Giulia Torino, together with PhD colleagues Noura Wahby and Shreyashi Dasgupta at the University of Cambridge (Centre for Development Studies/POLIS), just launched a new interdisciplinary working group at the University of Cambridge: Urbanism in the Global South. The initiative is supported and funded by the Department of Architecture, the Department of Geography, the Centre of Latin American Studies (CLAS), and the Centre for Development Studies at POLIS, University of Cambridge. Members of the group’s Academic Committee include: Dr Felipe Hernández (CSC’s Chair), Prof Matthew Gandy, Dr Graham Denyer-Willis, and Dr Charlotte Lemanski.
The group is chiefly aimed at:
– filling the existing gap of research groups in Urban Studies at the University, whereby individual researchers in Urban Studies find themselves scattered throughout the many different departments of the University, without a solid base to share their ongoing research endeavours, questions, and progress;
– focusing specifically on the challenges met by cities in the Global South, both from a theory- and practice- based perspective;
– introducing new perspectives in urban studies research undertaken at the University of Cambridge, in particular for what concerns Global South cities as the loci of enunciation and production of knowledge in Urban Studies, rather than merely as the sites of fieldworks and data collection, as Western traditions in Urban Studies often seem to suggest;
– constituting a safe environment for doctoral and Early Career Researchers (alongside other members of the academic staff) at the University of Cambridge to share their ongoing research works in a variety of forms (conference papers, informal talks, round-tables, research dilemma, drafts of upcoming journal publications, etc.) and discuss critical issues in “Global South urbanism(s)” and existing scholarship;
– contributing to ongoing efforts at the University of Cambridge to “decolonise the academic curricula”, by means of a critical reflections on postcolonial and decolonial theory in urban studies, as well as on the limits, gaps, and ways to constructively contribute with other epistemologies and languages to the mainly Anglo-Saxon production of knowledge in the interdisciplinary field of Urban Studies.

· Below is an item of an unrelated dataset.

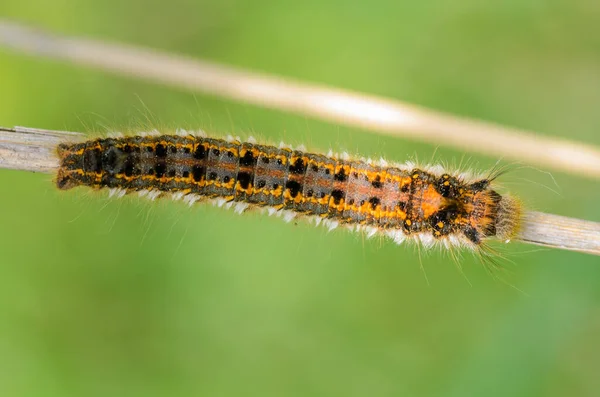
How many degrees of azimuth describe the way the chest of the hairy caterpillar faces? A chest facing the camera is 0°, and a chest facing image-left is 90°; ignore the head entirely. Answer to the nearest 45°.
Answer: approximately 270°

The group meets biweekly during term time, in Michaelmas, Lent, and Easter. Each term is tailored to meet the specific academic pace of the different Cambridge terms, and it involves the active participation of all members (currently over 30, from over nine different departments of the University of Cambridge).
If you’d like to contribute to or to learn more about the group, please get in touch with Giulia at firstname.lastname@example.org.
UGS supports the “Decolonising the Curriculum” initiative at the University of Cambridge, and Giulia is also an active member of the reading group “Decolonial Geographies”, based at the Department of Geography (Cambridge) and led by Professor Sarah Radcliffe.